Main Takeaway

A real-word study of Taiwanese patients with AMI undergoing PCI

Showed a comparable 1-year cardiovascular outcome with standard ticagrelor treatment 3 months after the event of AMI

Didn’t report statistically significant differences in:

- Hazard risk of death
- AMI admission
- Major adverse
- Cardiovascular events (MACE)

Didn’t show a difference in the risk of bleeding, including major or clinically relevant non-major bleeding

Why This Matters

  • Bleeding risks could be reduced P2Y12 inhibitor de-escalation approach is considered by physicians to reduce additional bleeding risks
  • Current studies are not enough Despite recent clinical studies, there’s limited and conflicting evidence on de-escalation strategies. This study aimed to assess the effect of de-escalated P2Y12 inhibitor switching in DAPT on MACE in patients with AMI undergoing PCI;

Study Design

This retrospective and population-based cohort study utilized data from the Taiwan’s National Health Insurance Research Database (NHIRD).

Key inclusion criteria:

  • Patients who were hospitalized with a primary diagnosis of AMI

Key exclusion criteria:

  • Patients aged <18 years, without identification of sex, or Taiwanese citizenship
  • Patients not on heparin or antiplatelet therapy, or were only on aspirin therapy, or
  • received antiplatelet agents other than ticagrelor at index of AMI
  • Patients who had a coronary artery bypass graft
  • Death of the patient within 3 months after the index date of AMI

Key outcomes:

  • Death, AMI readmission, and MACE within one year during the follow-up period

Key Results

Number Of Participants

  • 10,100 patients were included (de-escalated DAPT group: n = 1,901; unchanged DAPT: n = 8,199)

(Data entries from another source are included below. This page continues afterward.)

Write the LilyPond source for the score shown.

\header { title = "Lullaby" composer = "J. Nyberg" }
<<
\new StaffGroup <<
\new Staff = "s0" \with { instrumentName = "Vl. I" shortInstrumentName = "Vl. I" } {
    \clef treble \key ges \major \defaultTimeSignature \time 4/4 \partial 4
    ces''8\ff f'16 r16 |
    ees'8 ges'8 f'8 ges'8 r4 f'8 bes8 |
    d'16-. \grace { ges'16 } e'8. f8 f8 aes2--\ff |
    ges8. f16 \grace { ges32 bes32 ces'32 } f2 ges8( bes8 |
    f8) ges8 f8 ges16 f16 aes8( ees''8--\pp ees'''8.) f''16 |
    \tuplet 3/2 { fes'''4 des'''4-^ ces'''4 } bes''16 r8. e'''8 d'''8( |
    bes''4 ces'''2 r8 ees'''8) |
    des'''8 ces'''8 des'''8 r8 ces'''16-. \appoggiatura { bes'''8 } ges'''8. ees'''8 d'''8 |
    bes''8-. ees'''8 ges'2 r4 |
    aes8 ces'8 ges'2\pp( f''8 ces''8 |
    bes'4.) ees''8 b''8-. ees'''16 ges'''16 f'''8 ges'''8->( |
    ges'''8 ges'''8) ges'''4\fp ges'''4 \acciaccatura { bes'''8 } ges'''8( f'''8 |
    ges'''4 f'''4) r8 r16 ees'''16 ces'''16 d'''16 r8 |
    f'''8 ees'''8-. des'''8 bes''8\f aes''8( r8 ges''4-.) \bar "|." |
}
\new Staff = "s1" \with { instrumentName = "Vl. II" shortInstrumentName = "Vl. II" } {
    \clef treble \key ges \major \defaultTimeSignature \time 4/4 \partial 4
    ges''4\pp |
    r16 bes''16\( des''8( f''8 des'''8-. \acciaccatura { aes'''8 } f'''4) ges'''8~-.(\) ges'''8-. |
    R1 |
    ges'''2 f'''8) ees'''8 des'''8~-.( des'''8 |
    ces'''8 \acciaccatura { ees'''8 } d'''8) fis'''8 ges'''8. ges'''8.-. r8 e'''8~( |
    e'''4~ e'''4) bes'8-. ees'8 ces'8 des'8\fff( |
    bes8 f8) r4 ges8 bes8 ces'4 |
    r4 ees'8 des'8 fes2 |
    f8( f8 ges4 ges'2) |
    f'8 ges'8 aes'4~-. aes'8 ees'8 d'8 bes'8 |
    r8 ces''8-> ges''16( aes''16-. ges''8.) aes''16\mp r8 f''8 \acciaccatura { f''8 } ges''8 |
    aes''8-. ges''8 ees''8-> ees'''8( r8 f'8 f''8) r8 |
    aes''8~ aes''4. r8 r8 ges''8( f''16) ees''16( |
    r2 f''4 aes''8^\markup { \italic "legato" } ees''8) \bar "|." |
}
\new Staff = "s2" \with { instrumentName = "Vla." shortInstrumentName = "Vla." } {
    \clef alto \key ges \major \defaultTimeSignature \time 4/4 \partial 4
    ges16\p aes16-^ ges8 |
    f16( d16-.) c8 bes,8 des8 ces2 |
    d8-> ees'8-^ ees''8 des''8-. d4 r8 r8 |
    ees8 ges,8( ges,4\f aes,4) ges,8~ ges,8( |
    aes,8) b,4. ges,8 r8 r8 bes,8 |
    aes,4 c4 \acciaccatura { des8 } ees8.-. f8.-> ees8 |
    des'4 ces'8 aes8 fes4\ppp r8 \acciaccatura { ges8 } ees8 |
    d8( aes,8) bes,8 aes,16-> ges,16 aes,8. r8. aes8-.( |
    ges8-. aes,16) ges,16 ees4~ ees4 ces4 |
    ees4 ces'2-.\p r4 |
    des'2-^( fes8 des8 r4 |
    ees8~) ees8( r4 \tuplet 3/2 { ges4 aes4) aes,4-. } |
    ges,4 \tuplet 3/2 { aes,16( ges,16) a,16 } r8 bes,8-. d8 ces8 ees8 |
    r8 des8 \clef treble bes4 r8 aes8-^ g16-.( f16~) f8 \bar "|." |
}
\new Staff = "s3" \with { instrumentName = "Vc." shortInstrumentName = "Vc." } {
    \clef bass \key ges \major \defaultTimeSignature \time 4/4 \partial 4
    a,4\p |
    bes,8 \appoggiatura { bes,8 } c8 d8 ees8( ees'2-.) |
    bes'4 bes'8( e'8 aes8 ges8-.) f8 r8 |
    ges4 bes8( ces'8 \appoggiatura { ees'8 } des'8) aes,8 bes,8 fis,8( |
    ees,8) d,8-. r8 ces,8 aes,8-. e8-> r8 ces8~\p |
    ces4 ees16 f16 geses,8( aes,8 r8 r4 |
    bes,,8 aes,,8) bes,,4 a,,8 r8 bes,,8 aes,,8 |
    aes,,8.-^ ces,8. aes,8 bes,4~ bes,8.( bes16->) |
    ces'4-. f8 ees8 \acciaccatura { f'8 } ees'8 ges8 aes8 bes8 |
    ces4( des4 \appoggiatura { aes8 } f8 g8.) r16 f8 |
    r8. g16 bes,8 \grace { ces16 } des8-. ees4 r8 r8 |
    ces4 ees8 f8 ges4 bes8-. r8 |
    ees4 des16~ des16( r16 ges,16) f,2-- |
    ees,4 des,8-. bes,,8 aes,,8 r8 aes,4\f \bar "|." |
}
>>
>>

Incidence Rates And Adjusted Hazard Ratio

  • All-cause death (unchanged vs de-escalated DAPT group): Incidence = 2.42 (95% confidence interval [CI]: 2.02–2.90) vs 2.89 (95% CI: 2.05–3.91); adjusted HR = 1.20 (95% CI: 0.83–1.73; P = 0.336)
  • AMI hospitalization (unchanged vs de-escalated DAPT group): Incidence = 3.28 (95% CI: 2.81–3.83) vs 3.68 (95% CI: 2.75–4.88); adjusted HR = 1.12 (95% CI: 0.80–1.56; P = 0.509)
  • MACE (unchanged vs de-escalated DAPT group): Incidence = 4.72 (95% CI: 4.13–5.36) vs 4.91 (95% CI: 3.80–6.26); adjusted HR = 1.04 (95% CI: 0.78–1.39; P = 0.766)
  • Major bleeding (unchanged vs de-escalated DAPT group): Incidence = 2.36 (95% CI: 1.95–2.82) vs 2.12 (95% CI: 1.41–3.01); adjusted HR = 0.92 (95% CI: 0.61–1.37; P = 0.669)


  • Patient information such as risk behaviors, diet, and physical activities are not available in the NHIRD.
  • Hidden bias of medication selection was introduced as the study data was sourced from an administrative database.
  • Missing clinical information, such as the severity of AMI at admission, might have induced non-differential misclassification bias.
  • Study results might not be generalizable to other populations, as only Taiwanese patients were included in the analysis.

    Yeh JS, Hsu CY, Huang CY, Chen WT, Hsieh YC, Chien LN. The effect of de-escalation of P2Y12 receptor inhibitor therapy after acute myocardial infarction in patients undergoing percutaneous coronary intervention: A nationwide cohort study. PLoS One. 2021;16(1):e0246029. doi: 10.1371/journal.pone.0246029. PMID: 33493236.